START Recorded data
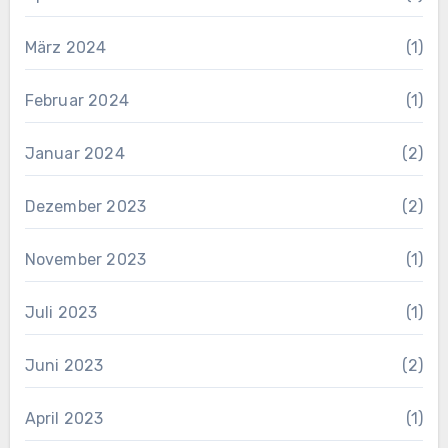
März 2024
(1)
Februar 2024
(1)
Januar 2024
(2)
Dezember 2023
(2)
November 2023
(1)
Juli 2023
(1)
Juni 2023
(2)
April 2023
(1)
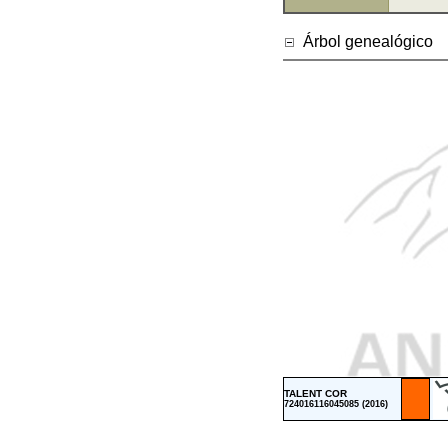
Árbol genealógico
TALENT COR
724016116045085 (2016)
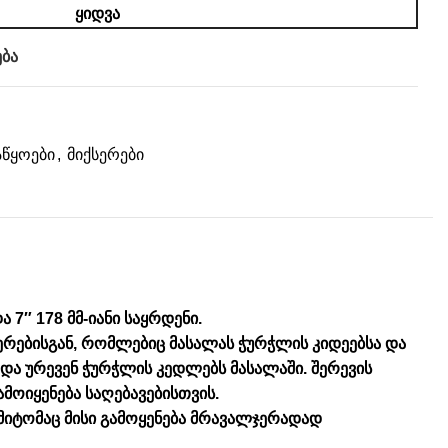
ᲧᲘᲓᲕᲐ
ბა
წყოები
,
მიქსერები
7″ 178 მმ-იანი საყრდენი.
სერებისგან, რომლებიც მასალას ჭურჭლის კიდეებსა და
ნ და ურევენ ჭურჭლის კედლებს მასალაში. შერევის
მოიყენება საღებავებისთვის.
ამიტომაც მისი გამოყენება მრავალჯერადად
END Recorded data
START Recorded data
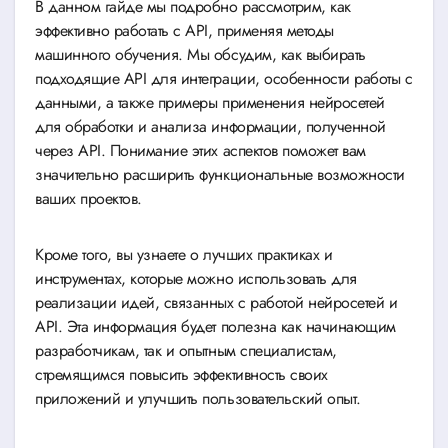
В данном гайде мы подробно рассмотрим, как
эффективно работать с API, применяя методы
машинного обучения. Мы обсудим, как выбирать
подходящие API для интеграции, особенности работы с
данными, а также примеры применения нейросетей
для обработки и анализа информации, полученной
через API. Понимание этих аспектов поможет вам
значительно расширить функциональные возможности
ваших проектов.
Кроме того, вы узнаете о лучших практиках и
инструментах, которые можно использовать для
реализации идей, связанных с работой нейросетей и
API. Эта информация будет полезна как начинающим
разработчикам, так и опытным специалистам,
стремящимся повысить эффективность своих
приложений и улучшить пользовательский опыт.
END Recorded data
START Recorded data
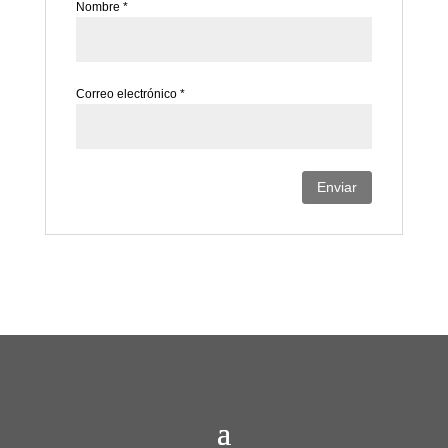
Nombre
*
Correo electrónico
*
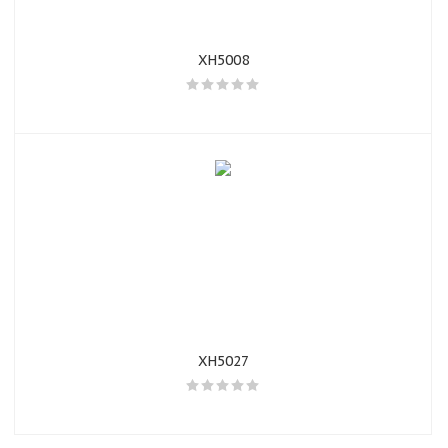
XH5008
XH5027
END Recorded data
What do the lines above say from the one containing "через API. Понимание" down to the one containing "приложений и улучшить пользовательский опыт."? Return them exactly, both end lines included, and only them.

через API. Понимание этих аспектов поможет вам
значительно расширить функциональные возможности
ваших проектов.
Кроме того, вы узнаете о лучших практиках и
инструментах, которые можно использовать для
реализации идей, связанных с работой нейросетей и
API. Эта информация будет полезна как начинающим
разработчикам, так и опытным специалистам,
стремящимся повысить эффективность своих
приложений и улучшить пользовательский опыт.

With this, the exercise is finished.